Information shown:
:::
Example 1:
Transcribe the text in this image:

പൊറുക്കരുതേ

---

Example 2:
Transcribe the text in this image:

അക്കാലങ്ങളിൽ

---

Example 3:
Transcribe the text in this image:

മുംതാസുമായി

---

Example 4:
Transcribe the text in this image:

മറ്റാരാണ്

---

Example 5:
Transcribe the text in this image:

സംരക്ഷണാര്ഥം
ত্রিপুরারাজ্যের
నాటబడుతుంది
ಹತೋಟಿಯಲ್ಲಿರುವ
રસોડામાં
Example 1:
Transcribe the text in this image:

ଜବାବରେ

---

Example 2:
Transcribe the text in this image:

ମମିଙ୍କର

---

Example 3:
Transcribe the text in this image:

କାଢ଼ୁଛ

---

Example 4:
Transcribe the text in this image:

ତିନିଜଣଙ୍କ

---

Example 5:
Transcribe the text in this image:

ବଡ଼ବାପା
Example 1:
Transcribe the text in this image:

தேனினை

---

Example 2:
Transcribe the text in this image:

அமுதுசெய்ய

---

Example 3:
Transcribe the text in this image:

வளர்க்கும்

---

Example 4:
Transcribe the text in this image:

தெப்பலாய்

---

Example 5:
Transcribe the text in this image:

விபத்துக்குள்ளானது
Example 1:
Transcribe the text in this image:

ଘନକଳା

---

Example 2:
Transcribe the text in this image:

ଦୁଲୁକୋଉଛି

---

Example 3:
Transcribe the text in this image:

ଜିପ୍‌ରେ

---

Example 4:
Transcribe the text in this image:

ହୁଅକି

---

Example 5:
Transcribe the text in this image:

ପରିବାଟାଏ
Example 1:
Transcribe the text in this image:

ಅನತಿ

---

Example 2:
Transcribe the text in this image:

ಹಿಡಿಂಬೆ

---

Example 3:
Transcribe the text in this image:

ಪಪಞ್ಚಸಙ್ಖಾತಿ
:::
Task requirements: Nothing should be left out: return all of the records exactly.

Output:
Example 1:
Transcribe the text in this image:

പൊറുക്കരുതേ

---

Example 2:
Transcribe the text in this image:

അക്കാലങ്ങളിൽ

---

Example 3:
Transcribe the text in this image:

മുംതാസുമായി

---

Example 4:
Transcribe the text in this image:

മറ്റാരാണ്

---

Example 5:
Transcribe the text in this image:

സംരക്ഷണാര്ഥം
ত্রিপুরারাজ্যের
నాటబడుతుంది
ಹತೋಟಿಯಲ್ಲಿರುವ
રસોડામાં
Example 1:
Transcribe the text in this image:

ଜବାବରେ

---

Example 2:
Transcribe the text in this image:

ମମିଙ୍କର

---

Example 3:
Transcribe the text in this image:

କାଢ଼ୁଛ

---

Example 4:
Transcribe the text in this image:

ତିନିଜଣଙ୍କ

---

Example 5:
Transcribe the text in this image:

ବଡ଼ବାପା
Example 1:
Transcribe the text in this image:

தேனினை

---

Example 2:
Transcribe the text in this image:

அமுதுசெய்ய

---

Example 3:
Transcribe the text in this image:

வளர்க்கும்

---

Example 4:
Transcribe the text in this image:

தெப்பலாய்

---

Example 5:
Transcribe the text in this image:

விபத்துக்குள்ளானது
Example 1:
Transcribe the text in this image:

ଘନକଳା

---

Example 2:
Transcribe the text in this image:

ଦୁଲୁକୋଉଛି

---

Example 3:
Transcribe the text in this image:

ଜିପ୍‌ରେ

---

Example 4:
Transcribe the text in this image:

ହୁଅକି

---

Example 5:
Transcribe the text in this image:

ପରିବାଟାଏ
Example 1:
Transcribe the text in this image:

ಅನತಿ

---

Example 2:
Transcribe the text in this image:

ಹಿಡಿಂಬೆ

---

Example 3:
Transcribe the text in this image:

ಪಪಞ್ಚಸಙ್ಖಾತಿ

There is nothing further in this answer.